* **WORK REQUEST**
Transcribe each record as written.

*** Begin section ***

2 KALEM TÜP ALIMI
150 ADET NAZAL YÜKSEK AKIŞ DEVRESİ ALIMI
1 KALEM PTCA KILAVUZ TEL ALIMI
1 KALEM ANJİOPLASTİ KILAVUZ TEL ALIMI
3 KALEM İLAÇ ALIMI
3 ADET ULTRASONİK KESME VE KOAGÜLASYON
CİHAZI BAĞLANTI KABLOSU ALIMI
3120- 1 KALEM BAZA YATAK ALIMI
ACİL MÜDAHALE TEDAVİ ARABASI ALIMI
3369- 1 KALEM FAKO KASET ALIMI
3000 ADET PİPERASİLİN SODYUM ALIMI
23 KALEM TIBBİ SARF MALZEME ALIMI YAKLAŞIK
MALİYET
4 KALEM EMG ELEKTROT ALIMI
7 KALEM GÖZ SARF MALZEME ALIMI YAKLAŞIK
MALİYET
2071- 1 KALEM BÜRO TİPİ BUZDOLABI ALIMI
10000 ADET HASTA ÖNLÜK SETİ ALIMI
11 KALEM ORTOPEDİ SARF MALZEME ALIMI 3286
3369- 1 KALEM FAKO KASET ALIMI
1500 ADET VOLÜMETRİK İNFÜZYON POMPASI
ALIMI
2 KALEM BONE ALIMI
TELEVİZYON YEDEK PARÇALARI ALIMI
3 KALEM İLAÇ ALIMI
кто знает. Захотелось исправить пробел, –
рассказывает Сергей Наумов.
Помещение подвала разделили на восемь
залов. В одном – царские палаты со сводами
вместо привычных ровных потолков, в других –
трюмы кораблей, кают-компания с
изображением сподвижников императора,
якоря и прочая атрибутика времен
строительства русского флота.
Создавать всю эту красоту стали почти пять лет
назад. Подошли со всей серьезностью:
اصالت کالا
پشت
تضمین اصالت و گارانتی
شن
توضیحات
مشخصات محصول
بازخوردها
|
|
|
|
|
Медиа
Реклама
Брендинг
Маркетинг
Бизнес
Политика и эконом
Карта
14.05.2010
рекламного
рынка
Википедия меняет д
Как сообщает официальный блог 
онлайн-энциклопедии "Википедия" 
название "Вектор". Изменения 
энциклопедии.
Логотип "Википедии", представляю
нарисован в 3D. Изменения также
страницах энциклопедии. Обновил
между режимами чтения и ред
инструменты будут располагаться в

*** End section ***

* **WRITTEN RESPONSE**
2 KALEM TÜP ALIMI
150 ADET NAZAL YÜKSEK AKIŞ DEVRESİ ALIMI
1 KALEM PTCA KILAVUZ TEL ALIMI
1 KALEM ANJİOPLASTİ KILAVUZ TEL ALIMI
3 KALEM İLAÇ ALIMI
3 ADET ULTRASONİK KESME VE KOAGÜLASYON
CİHAZI BAĞLANTI KABLOSU ALIMI
3120- 1 KALEM BAZA YATAK ALIMI
ACİL MÜDAHALE TEDAVİ ARABASI ALIMI
3369- 1 KALEM FAKO KASET ALIMI
3000 ADET PİPERASİLİN SODYUM ALIMI
23 KALEM TIBBİ SARF MALZEME ALIMI YAKLAŞIK
MALİYET
4 KALEM EMG ELEKTROT ALIMI
7 KALEM GÖZ SARF MALZEME ALIMI YAKLAŞIK
MALİYET
2071- 1 KALEM BÜRO TİPİ BUZDOLABI ALIMI
10000 ADET HASTA ÖNLÜK SETİ ALIMI
11 KALEM ORTOPEDİ SARF MALZEME ALIMI 3286
3369- 1 KALEM FAKO KASET ALIMI
1500 ADET VOLÜMETRİK İNFÜZYON POMPASI
ALIMI
2 KALEM BONE ALIMI
TELEVİZYON YEDEK PARÇALARI ALIMI
3 KALEM İLAÇ ALIMI
кто знает. Захотелось исправить пробел, –
рассказывает Сергей Наумов.
Помещение подвала разделили на восемь
залов. В одном – царские палаты со сводами
вместо привычных ровных потолков, в других –
трюмы кораблей, кают-компания с
изображением сподвижников императора,
якоря и прочая атрибутика времен
строительства русского флота.
Создавать всю эту красоту стали почти пять лет
назад. Подошли со всей серьезностью:
اصالت کالا
پشت
تضمین اصالت و گارانتی
شن
توضیحات
مشخصات محصول
بازخوردها
|
|
|
|
|
Медиа
Реклама
Брендинг
Маркетинг
Бизнес
Политика и эконом
Карта
14.05.2010
рекламного
рынка
Википедия меняет д
Как сообщает официальный блог 
онлайн-энциклопедии "Википедия" 
название "Вектор". Изменения 
энциклопедии.
Логотип "Википедии", представляю
нарисован в 3D. Изменения также
страницах энциклопедии. Обновил
между режимами чтения и ред
инструменты будут располагаться в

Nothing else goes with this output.